* _YOUR INSTRUCTIONS_
Retrieve every line from the records in which the word "between" occurs.

* _DATA SHOWN_
==*==

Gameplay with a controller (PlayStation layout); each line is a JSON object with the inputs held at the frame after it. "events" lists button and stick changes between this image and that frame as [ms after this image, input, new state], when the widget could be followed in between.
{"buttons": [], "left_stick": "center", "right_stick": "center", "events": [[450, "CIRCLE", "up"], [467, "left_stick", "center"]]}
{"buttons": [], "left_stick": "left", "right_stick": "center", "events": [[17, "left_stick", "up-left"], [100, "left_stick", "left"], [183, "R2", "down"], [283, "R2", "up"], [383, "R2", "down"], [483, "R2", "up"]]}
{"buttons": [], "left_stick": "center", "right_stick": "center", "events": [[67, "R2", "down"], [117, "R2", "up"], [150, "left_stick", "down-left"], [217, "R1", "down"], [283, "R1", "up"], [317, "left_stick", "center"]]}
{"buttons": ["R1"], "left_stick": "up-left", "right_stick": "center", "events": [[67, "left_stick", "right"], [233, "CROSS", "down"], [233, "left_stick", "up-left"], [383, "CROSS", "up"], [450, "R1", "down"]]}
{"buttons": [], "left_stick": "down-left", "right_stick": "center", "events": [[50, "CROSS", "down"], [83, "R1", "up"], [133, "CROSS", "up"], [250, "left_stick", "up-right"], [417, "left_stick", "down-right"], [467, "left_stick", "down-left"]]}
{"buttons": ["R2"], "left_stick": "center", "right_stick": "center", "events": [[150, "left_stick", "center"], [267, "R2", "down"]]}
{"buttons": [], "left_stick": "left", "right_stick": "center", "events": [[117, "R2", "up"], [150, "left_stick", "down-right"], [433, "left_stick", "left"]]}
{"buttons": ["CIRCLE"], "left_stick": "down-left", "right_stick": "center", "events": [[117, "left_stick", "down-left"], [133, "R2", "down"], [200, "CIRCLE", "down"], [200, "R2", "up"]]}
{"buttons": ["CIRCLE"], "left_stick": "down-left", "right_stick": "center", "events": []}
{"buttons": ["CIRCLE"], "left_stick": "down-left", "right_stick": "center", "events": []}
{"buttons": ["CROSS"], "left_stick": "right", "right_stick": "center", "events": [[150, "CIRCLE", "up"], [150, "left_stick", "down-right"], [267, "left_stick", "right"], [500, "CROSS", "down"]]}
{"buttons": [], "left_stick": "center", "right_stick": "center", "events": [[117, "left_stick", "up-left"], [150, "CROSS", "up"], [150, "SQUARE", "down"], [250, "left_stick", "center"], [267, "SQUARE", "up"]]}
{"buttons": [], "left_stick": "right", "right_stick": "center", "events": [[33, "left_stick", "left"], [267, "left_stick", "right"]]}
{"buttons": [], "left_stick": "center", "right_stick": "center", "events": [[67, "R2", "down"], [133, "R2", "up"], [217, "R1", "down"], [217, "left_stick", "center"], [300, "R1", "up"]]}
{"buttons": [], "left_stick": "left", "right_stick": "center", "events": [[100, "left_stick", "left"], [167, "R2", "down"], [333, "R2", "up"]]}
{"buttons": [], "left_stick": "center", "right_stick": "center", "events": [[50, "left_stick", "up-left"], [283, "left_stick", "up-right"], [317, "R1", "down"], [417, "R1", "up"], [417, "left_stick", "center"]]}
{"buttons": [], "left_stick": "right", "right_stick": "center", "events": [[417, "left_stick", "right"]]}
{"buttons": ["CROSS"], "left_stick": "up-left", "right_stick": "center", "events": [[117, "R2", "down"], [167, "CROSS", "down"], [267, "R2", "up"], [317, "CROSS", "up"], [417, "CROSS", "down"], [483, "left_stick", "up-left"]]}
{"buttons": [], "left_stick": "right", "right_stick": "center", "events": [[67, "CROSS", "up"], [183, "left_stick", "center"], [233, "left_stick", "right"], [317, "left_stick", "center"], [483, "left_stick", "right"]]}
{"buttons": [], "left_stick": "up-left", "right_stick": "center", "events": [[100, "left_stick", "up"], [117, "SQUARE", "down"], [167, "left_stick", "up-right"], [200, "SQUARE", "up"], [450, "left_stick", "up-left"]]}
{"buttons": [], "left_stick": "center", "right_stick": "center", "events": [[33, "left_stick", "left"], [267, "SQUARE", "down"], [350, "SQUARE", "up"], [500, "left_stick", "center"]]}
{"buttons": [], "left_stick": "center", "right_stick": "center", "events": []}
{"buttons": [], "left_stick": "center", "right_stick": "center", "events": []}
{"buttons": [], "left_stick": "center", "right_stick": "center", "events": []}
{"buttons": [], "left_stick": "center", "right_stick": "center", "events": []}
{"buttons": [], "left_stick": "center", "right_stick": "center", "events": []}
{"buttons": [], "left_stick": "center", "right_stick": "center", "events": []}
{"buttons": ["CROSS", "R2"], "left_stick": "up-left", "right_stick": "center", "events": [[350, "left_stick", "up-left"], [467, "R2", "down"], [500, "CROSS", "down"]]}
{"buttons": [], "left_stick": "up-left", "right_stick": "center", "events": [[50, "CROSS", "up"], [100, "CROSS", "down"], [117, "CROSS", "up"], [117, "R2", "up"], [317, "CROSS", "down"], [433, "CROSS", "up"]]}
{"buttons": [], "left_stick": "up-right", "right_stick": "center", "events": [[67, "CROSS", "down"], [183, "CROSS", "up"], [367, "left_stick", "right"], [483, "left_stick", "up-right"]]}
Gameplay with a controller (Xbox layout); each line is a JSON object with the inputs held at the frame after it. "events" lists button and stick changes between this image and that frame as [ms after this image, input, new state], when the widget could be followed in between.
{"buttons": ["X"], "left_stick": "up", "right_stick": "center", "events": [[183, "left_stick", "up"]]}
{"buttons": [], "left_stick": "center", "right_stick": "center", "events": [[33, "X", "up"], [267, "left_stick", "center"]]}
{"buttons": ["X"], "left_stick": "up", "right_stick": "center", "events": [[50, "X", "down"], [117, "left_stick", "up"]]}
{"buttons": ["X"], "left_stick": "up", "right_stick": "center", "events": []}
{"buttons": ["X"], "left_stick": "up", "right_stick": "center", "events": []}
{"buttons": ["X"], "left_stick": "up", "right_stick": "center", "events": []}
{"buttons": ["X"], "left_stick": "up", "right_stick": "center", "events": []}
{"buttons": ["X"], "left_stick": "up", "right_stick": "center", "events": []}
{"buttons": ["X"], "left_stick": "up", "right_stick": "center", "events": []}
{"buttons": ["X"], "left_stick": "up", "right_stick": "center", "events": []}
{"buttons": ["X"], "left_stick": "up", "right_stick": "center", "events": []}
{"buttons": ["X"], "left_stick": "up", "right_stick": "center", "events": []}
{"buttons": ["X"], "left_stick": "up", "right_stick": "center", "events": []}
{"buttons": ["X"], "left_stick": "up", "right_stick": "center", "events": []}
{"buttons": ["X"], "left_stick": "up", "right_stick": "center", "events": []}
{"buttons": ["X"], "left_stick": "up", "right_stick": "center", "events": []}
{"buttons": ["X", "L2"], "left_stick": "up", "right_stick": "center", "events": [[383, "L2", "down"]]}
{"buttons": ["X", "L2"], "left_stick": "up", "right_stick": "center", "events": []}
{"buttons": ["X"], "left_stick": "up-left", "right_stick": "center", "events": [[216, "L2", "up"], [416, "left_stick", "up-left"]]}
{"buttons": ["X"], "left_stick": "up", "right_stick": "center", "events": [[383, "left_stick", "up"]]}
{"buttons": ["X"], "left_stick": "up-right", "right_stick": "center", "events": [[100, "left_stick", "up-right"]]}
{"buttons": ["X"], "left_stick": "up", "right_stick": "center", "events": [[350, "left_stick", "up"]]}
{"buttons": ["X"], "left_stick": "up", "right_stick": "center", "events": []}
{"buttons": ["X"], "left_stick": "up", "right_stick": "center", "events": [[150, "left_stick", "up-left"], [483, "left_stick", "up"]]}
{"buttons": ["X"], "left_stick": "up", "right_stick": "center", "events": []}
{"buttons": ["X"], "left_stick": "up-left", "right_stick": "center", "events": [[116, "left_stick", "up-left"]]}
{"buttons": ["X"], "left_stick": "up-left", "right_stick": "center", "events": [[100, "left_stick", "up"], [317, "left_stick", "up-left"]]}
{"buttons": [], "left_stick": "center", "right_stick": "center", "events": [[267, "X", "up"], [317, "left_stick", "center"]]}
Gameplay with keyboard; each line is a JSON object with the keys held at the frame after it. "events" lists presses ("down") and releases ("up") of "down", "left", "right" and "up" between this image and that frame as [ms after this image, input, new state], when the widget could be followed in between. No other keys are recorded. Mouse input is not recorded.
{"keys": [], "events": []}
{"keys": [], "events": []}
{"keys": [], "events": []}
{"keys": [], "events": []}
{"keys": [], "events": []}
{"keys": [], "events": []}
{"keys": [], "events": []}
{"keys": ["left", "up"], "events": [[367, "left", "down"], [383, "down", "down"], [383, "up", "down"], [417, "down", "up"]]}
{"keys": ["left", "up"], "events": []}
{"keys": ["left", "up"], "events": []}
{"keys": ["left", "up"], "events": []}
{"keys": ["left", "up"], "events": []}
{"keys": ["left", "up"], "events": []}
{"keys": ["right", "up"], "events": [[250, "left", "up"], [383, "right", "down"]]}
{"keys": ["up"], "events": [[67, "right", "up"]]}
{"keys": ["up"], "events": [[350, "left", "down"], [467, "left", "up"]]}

==*==

* _WRITTEN ANSWER_
Gameplay with a controller (PlayStation layout); each line is a JSON object with the inputs held at the frame after it. "events" lists button and stick changes between this image and that frame as [ms after this image, input, new state], when the widget could be followed in between.
Gameplay with a controller (Xbox layout); each line is a JSON object with the inputs held at the frame after it. "events" lists button and stick changes between this image and that frame as [ms after this image, input, new state], when the widget could be followed in between.
Gameplay with keyboard; each line is a JSON object with the keys held at the frame after it. "events" lists presses ("down") and releases ("up") of "down", "left", "right" and "up" between this image and that frame as [ms after this image, input, new state], when the widget could be followed in between. No other keys are recorded. Mouse input is not recorded.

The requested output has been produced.